Now get back out from under your truck and grab your long 8mm bolt and the die. Stick your die in a vice or something. Run the bolt all the way down the head in the tap; you're going to need the threads. A drill makes this quick work; use some gear oil or cutting fluid. Careful, the bolt will be hot.
Now stick your tap in the vice by the square end. You'll need to grind down the raised part after the cutting portion. I used an air die grinder with a flap disc to keep it from getting too hot. If you get it hot the hardening will be ruined, though it will still work for this application. It just won't last very long. You need to grind it down low enough so that the shaft doesn't damage the threads you cut; the tap is going deeper than the thread cutters can reach and you don't want to damage any of the threads. You'll see what I mean below.

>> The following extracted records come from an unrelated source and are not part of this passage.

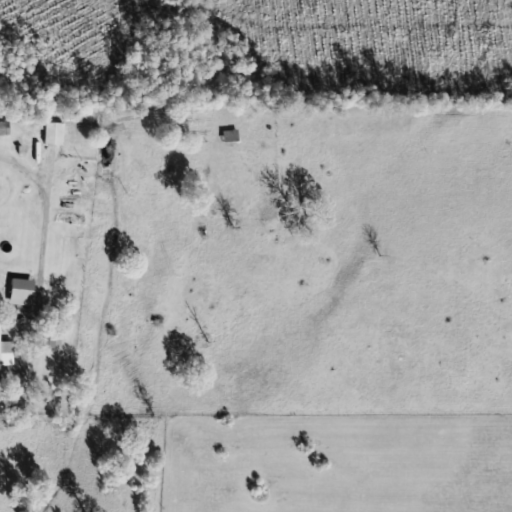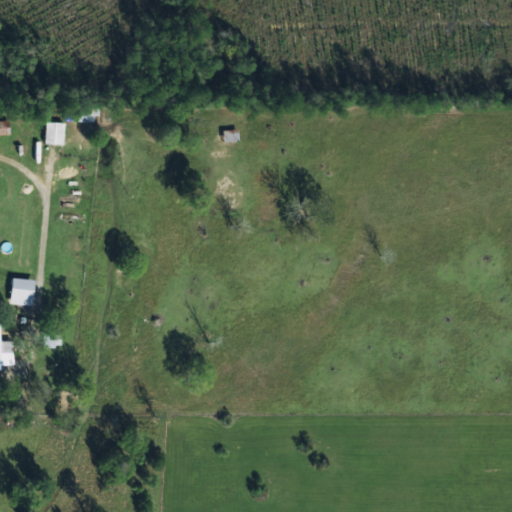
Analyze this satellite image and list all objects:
building: (25, 128)
building: (3, 129)
building: (50, 135)
building: (18, 293)
building: (46, 340)
building: (3, 348)
road: (12, 378)
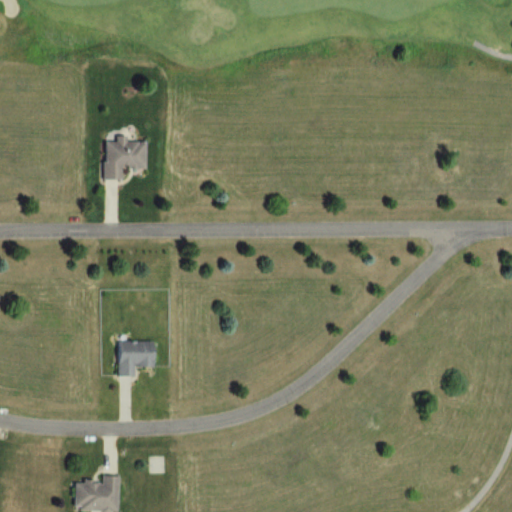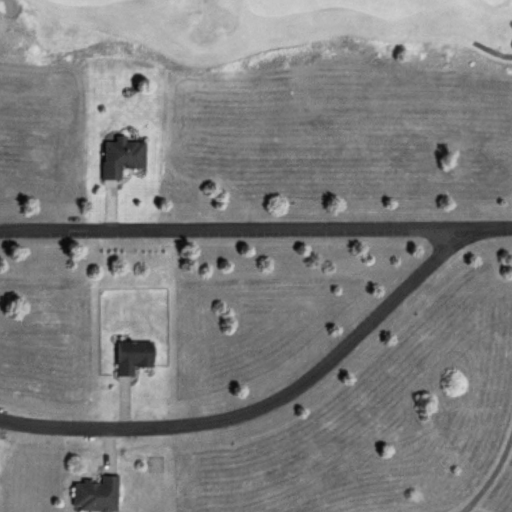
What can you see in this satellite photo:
building: (117, 157)
road: (255, 228)
park: (255, 255)
road: (508, 269)
building: (129, 357)
road: (267, 406)
building: (92, 496)
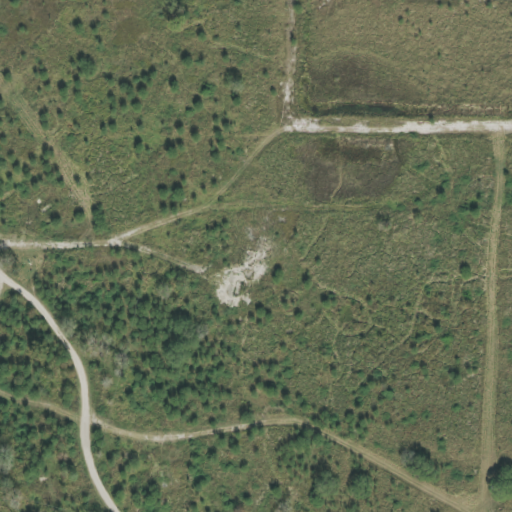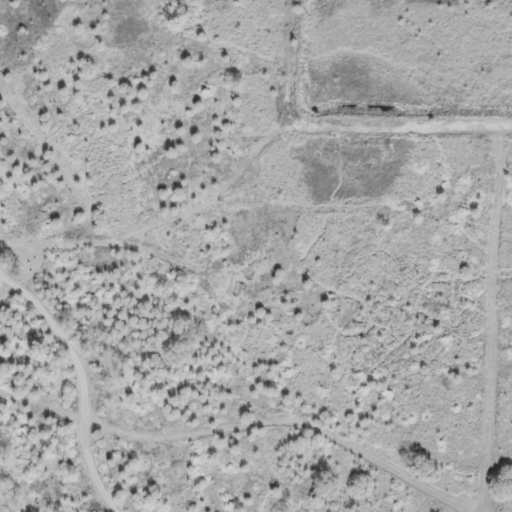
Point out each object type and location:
road: (2, 281)
road: (84, 379)
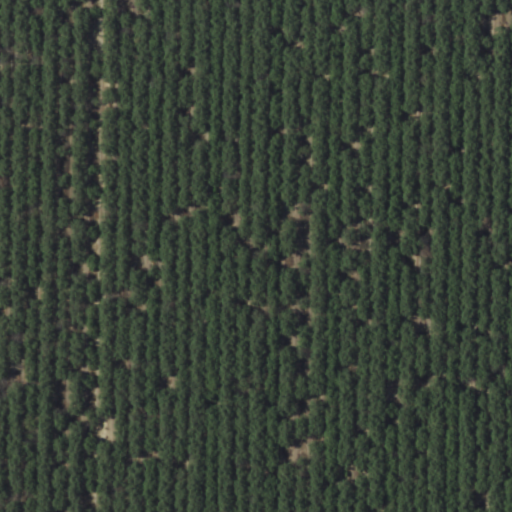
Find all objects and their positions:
crop: (256, 256)
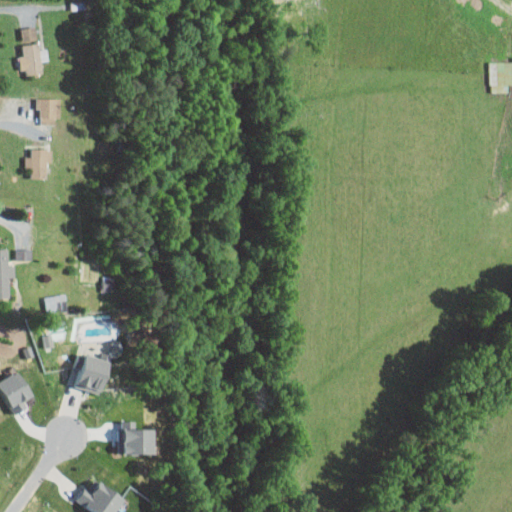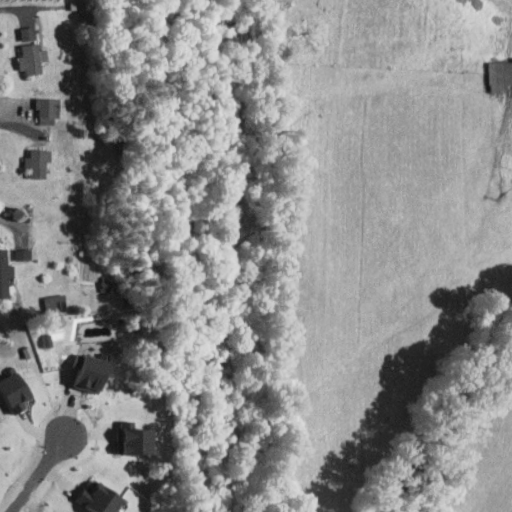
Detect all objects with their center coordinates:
road: (8, 9)
building: (32, 51)
building: (500, 75)
building: (48, 109)
road: (20, 127)
building: (38, 161)
road: (14, 226)
building: (23, 253)
building: (5, 272)
building: (55, 303)
building: (47, 339)
building: (91, 372)
road: (39, 473)
building: (99, 498)
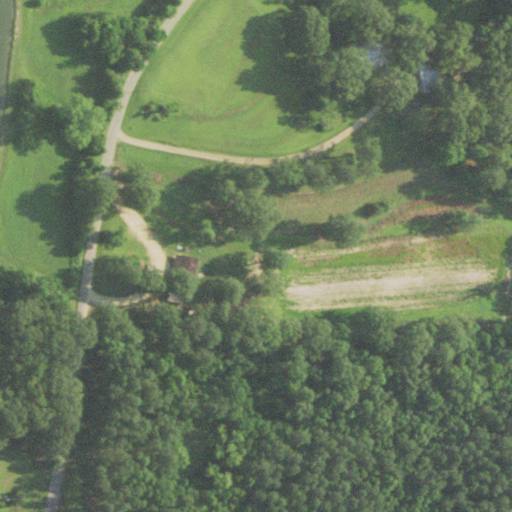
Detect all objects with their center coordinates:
building: (355, 56)
building: (418, 77)
road: (258, 159)
road: (88, 246)
building: (174, 271)
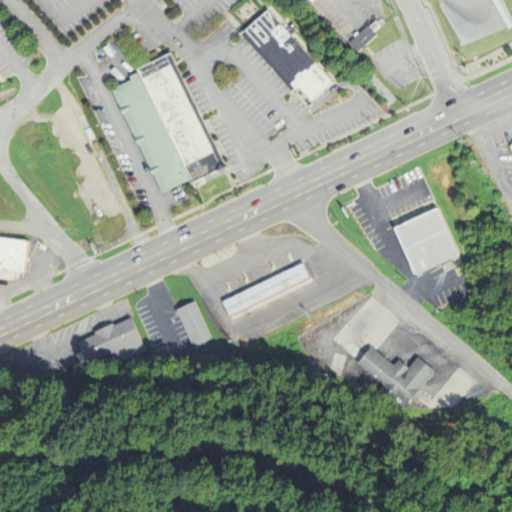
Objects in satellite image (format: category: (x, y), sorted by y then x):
road: (201, 0)
road: (58, 21)
road: (35, 32)
building: (284, 54)
building: (284, 57)
road: (431, 57)
road: (86, 65)
road: (107, 66)
road: (18, 71)
road: (202, 74)
road: (250, 75)
road: (327, 92)
road: (26, 101)
building: (173, 118)
road: (316, 124)
building: (163, 125)
building: (147, 134)
road: (127, 145)
building: (511, 145)
building: (510, 147)
road: (278, 161)
road: (397, 198)
parking lot: (391, 206)
road: (256, 208)
road: (166, 230)
road: (385, 232)
road: (54, 240)
building: (422, 240)
building: (428, 241)
building: (14, 256)
building: (11, 258)
road: (436, 283)
building: (262, 289)
building: (269, 289)
road: (397, 294)
building: (190, 323)
building: (196, 324)
building: (109, 342)
building: (114, 342)
building: (393, 375)
building: (399, 375)
road: (196, 455)
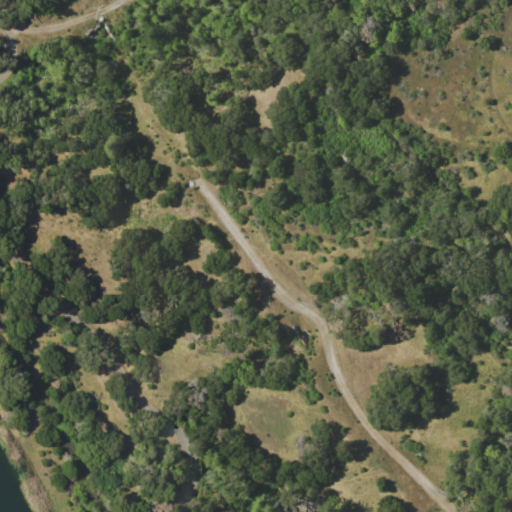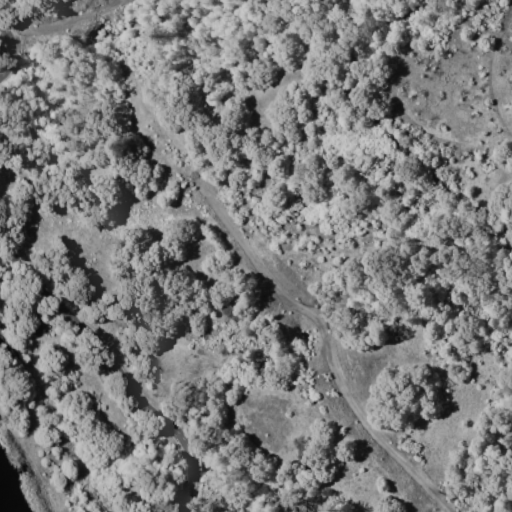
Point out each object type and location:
road: (63, 23)
road: (42, 287)
road: (324, 341)
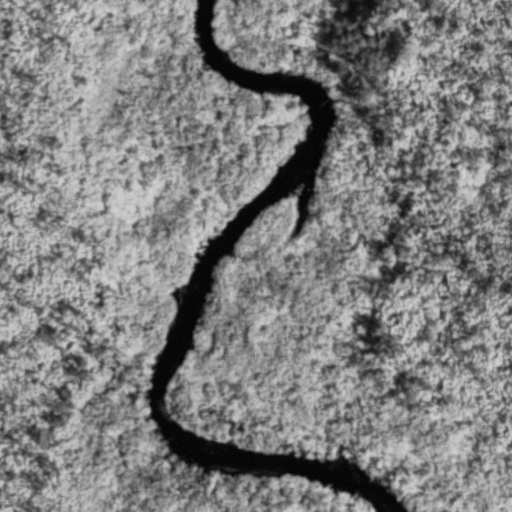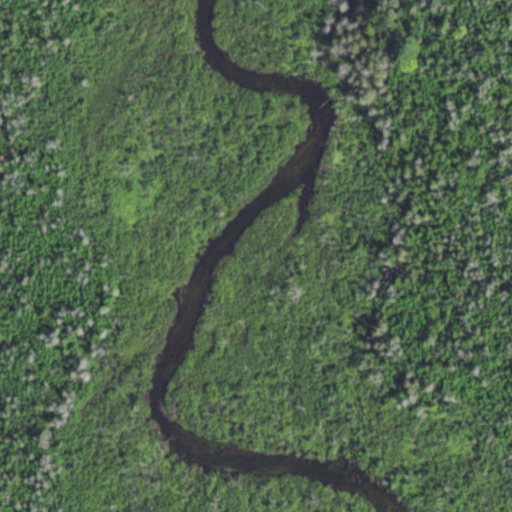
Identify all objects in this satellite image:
river: (200, 280)
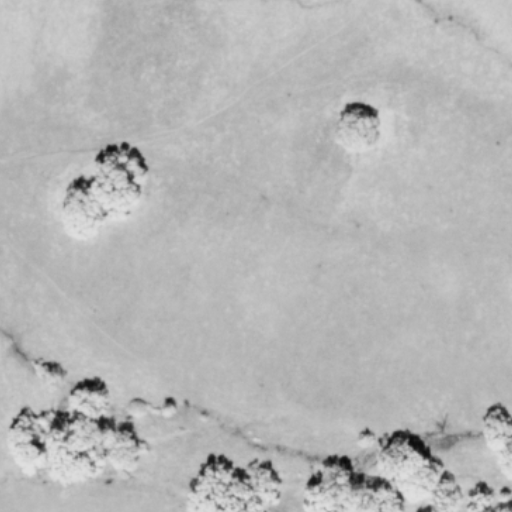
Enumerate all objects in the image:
crop: (256, 256)
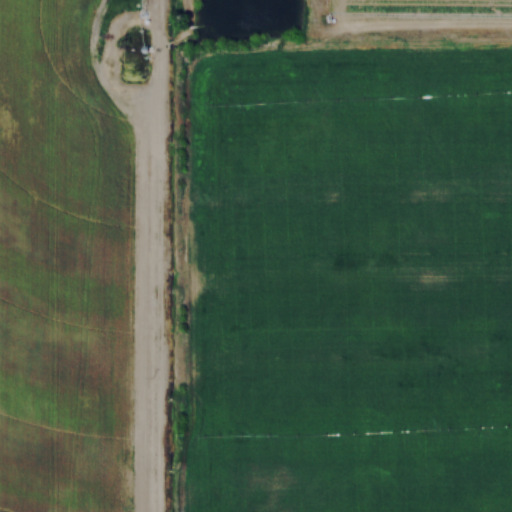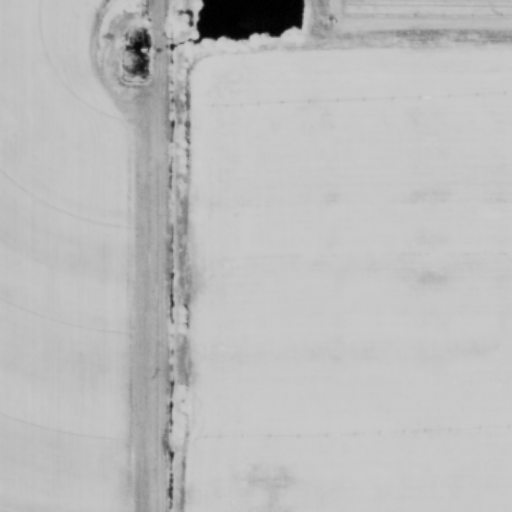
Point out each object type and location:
crop: (256, 255)
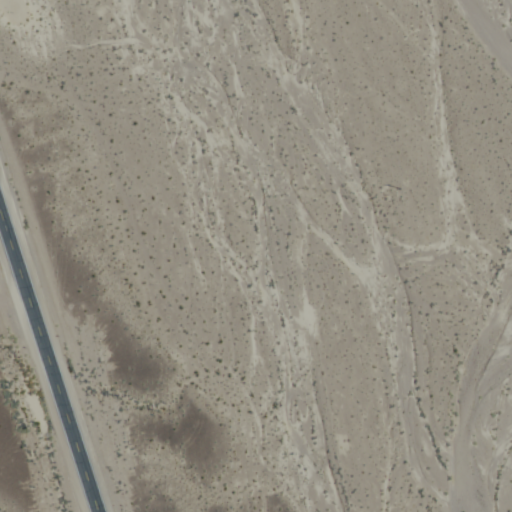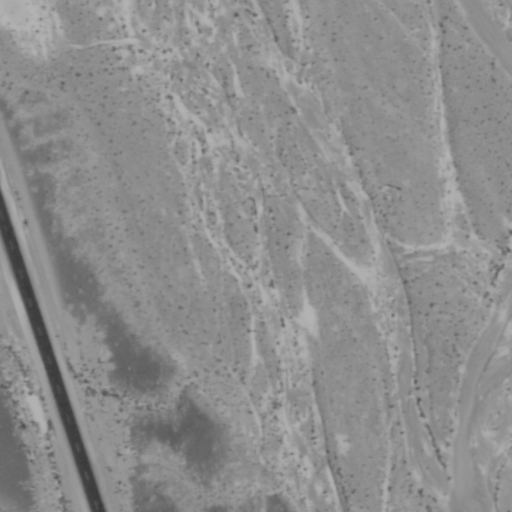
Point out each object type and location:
road: (50, 355)
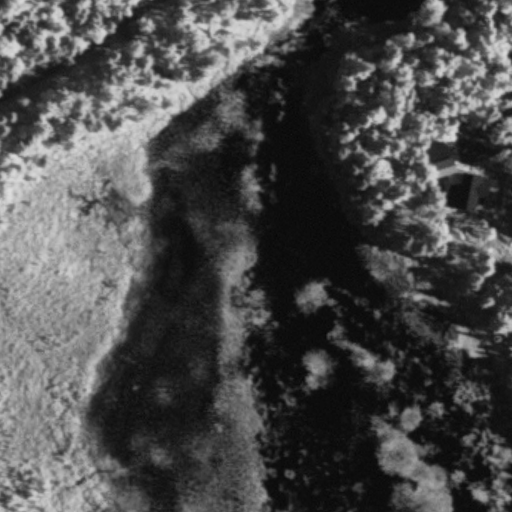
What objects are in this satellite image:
road: (76, 45)
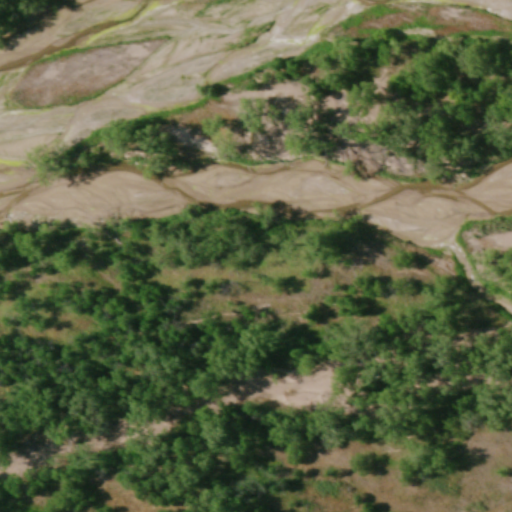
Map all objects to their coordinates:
river: (252, 40)
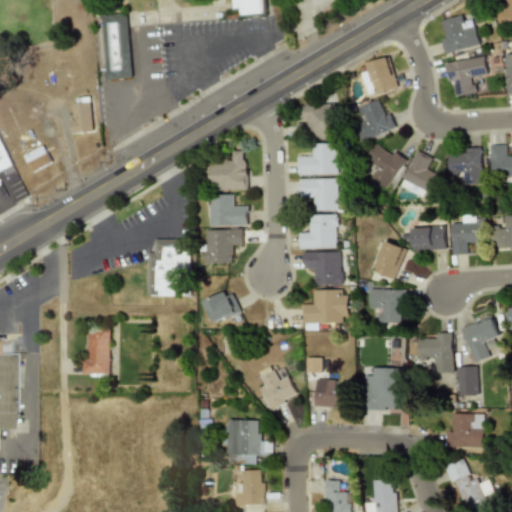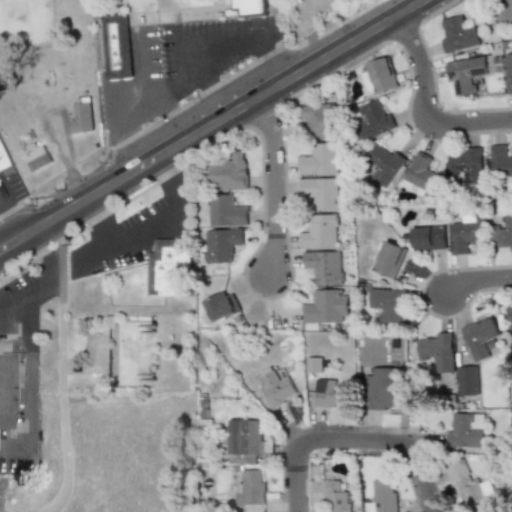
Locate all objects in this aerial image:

Now go back under your truck, bolt and tap in hand. This centering bushing is already drilled and partially tapped. Start the tap in the existing threads.
Run the tap all the way down to the end. This is why you had to grind down the shaft.
Now back the tap back out. Grab your bolt and wrench. Run the bolt as far down as you can by hand. We're going to use the bolt to press the bushing out.
It should come fairly easily. I did lightly oil the threads, but probably not necessary. I've heard some people have some problems with the 8mm and size up to a 10mm, but I think that's people who don't tap the hole the rest of the way down not realizing the threads are not cut all the way through.
Now take your breaker bar and a 15mm socket and take the center bolt out of the flange. You WILL need a breaker bar. Even with it it was everything I could do to break the bolt loose, and I'm a fairly strong guy.
Once the bolt is out the flange should slide out very easily.
If you ordered the L8 kit or if you have a new seal on your own, time to remove the old seal. I do not have a seal puller. I just stuck a 3/4" box wrench in there and smacked the opposite end a couple times to get it out; super easy.
Once it's out we can insert the new seal. I put a little gear oil on the outside of mine to ease it along. I also put some oil on the shaft of the new flange.
Once that's done, insert the seal as far as you can by hand and then insert the flange. No need to hammer on anything, we're going to allow the bolt to bring them on in.
The kit does come with a new bolt, but you'll have to reuse the old washer. Tighten it down the same way you took the old out. Torque it down pretty good. I don't know what the torque spec is, but this fastener can handle quite a bit of torque. Crank on it pretty good.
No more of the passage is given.